The US would explore measures “to hold foreign actors accountable for industrial-scale distillation campaigns”, Kratsios added.
The Chinese embassy in Washington said the White House accusations were “pure slander”.
“China has always been committed to promoting scientific and technological progress through co-operation and healthy competition,” said Liu Pengyu, the embassy spokesperson. “China attaches great importance to the protection of intellectual property rights.”
Chris McGuire, a technology security expert at the Council on Foreign Relations said: “Chinese AI firms are relying on distillation attacks to offset deficits in AI computing power and illicitly reproduce the core capabilities of US models.”
McGuire said the US should ban Chinese groups from accessing US models and sanction entities that conduct or enable distillation, as well as tighten export controls to prevent China from smuggling or remotely accessing US AI chips.

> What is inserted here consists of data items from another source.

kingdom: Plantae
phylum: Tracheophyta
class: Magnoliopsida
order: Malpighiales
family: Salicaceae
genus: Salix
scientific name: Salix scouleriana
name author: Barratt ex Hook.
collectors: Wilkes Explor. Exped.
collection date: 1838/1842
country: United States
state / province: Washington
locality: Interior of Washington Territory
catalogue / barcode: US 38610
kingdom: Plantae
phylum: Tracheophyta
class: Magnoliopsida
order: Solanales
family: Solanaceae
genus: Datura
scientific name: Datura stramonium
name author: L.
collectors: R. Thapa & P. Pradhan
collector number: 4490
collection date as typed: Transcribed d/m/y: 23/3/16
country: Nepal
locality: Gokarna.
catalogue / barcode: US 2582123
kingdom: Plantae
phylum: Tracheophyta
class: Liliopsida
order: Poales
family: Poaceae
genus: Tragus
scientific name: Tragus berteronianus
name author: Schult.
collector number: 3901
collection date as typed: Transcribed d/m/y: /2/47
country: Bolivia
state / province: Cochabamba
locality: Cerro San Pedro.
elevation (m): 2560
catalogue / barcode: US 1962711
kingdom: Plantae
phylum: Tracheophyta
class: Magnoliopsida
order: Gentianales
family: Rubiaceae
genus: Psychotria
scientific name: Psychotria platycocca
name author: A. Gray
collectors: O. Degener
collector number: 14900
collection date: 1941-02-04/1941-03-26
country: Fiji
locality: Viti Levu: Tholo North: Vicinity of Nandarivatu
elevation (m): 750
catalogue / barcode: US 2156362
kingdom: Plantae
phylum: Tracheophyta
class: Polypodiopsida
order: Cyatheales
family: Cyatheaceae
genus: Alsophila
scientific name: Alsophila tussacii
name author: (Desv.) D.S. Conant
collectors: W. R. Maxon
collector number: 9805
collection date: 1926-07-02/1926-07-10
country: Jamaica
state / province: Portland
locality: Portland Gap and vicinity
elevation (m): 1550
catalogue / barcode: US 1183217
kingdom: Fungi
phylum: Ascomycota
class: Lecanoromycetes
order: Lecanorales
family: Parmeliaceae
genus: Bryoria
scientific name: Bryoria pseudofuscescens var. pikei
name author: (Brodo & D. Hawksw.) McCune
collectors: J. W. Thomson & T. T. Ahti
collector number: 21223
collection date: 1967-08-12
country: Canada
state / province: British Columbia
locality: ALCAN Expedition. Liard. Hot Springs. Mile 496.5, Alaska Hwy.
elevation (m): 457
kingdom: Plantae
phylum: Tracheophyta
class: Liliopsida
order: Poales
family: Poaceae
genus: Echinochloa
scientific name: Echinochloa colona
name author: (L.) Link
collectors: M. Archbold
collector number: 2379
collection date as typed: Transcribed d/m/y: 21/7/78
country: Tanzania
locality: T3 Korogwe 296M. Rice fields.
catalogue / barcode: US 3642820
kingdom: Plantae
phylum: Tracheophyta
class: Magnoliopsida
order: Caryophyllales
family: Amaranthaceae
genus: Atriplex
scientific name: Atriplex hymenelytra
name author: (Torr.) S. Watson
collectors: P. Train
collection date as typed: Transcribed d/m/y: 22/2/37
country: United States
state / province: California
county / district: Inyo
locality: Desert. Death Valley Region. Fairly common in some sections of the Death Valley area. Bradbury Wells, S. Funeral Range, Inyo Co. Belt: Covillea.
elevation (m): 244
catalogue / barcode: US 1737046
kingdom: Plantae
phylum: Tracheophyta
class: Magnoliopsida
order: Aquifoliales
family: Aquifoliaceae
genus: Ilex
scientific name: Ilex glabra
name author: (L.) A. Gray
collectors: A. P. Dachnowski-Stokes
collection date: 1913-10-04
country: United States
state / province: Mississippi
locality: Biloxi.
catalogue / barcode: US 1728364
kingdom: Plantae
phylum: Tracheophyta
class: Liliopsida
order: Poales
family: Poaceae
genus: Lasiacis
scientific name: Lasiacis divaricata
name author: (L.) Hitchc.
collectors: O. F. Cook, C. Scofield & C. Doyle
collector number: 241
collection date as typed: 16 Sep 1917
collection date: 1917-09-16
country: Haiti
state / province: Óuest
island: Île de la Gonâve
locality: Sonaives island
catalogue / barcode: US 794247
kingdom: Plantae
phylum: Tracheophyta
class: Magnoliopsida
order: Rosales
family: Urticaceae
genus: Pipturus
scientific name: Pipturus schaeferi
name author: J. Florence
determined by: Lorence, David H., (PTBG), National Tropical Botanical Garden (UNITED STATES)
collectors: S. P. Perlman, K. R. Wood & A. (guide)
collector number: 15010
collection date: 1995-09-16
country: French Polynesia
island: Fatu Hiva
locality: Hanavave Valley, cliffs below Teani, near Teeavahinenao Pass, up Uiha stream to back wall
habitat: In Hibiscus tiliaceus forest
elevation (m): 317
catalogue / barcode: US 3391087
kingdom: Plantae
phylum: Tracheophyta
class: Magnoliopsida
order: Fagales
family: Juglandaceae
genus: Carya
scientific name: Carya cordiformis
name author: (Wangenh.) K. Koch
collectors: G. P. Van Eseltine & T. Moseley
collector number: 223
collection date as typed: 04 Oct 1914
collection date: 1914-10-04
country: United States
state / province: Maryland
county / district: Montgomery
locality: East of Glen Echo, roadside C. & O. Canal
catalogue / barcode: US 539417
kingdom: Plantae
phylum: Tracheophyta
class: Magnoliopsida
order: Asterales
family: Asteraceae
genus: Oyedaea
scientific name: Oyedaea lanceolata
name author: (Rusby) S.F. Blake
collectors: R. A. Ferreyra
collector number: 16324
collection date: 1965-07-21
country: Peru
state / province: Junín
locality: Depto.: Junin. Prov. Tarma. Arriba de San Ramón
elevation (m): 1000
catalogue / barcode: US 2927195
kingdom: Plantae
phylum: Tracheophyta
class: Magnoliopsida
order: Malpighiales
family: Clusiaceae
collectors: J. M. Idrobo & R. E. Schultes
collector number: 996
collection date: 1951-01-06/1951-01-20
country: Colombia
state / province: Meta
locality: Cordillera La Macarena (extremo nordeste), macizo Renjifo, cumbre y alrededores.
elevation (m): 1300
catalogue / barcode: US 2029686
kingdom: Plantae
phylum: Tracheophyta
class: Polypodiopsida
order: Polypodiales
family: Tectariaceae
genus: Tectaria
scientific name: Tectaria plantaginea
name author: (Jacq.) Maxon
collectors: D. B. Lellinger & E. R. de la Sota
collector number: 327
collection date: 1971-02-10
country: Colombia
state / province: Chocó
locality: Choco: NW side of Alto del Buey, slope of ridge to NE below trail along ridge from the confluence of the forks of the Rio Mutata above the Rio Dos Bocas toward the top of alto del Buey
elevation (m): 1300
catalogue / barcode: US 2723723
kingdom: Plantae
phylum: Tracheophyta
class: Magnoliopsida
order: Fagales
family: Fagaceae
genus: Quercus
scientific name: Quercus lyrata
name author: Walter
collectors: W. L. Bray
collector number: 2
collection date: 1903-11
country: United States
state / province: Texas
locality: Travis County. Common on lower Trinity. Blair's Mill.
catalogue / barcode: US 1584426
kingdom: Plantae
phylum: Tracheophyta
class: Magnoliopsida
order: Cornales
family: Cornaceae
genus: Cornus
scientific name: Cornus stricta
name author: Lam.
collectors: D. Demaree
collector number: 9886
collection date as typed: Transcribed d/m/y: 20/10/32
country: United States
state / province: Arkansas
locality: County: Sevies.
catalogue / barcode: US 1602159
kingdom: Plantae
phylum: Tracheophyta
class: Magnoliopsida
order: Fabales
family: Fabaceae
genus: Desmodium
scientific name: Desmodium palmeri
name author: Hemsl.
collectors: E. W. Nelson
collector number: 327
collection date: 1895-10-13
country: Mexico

US AI firms, including Anthropic and OpenAI, have increasingly voiced concern about distillation by Chinese groups, which they argue enables foreign labs to close the competitive advantage that the US enjoys because of export controls on advanced American chips.
Kratsios said distillation was a vital part of the AI ecosystem when used legitimately to make lighter-weight models but “industrial distillation” used to undermine American research and development was “unacceptable”.
He added that while models created by “surreptitious, unauthorised distillation campaigns” did not match the performance of the original models, they can benefit foreign groups because of the significantly lower cost.
In February, Anthropic accused three leading Chinese AI companies — DeepSeek, Moonshot and MiniMax — of distillation attacks on its models.
That came after OpenAI said in early 2025 that it had evidence that DeepSeek had used outputs from its GPT models to train its model in violation of its terms of service.
American AI companies are concerned that distilled models pose national security risks because they lack the safeguards that, for example, prevent the development of bioweapons or malicious cyber attacks.
The House Foreign Affairs Committee on Wednesday passed a slew of bills designed to make it harder for China to catch up with the US in the AI race.
One bill tackles distillation by requiring the administration to consider adding groups that employ it to the “entity list” — an export blacklist that would make it very hard for US companies to sell technology to the groups.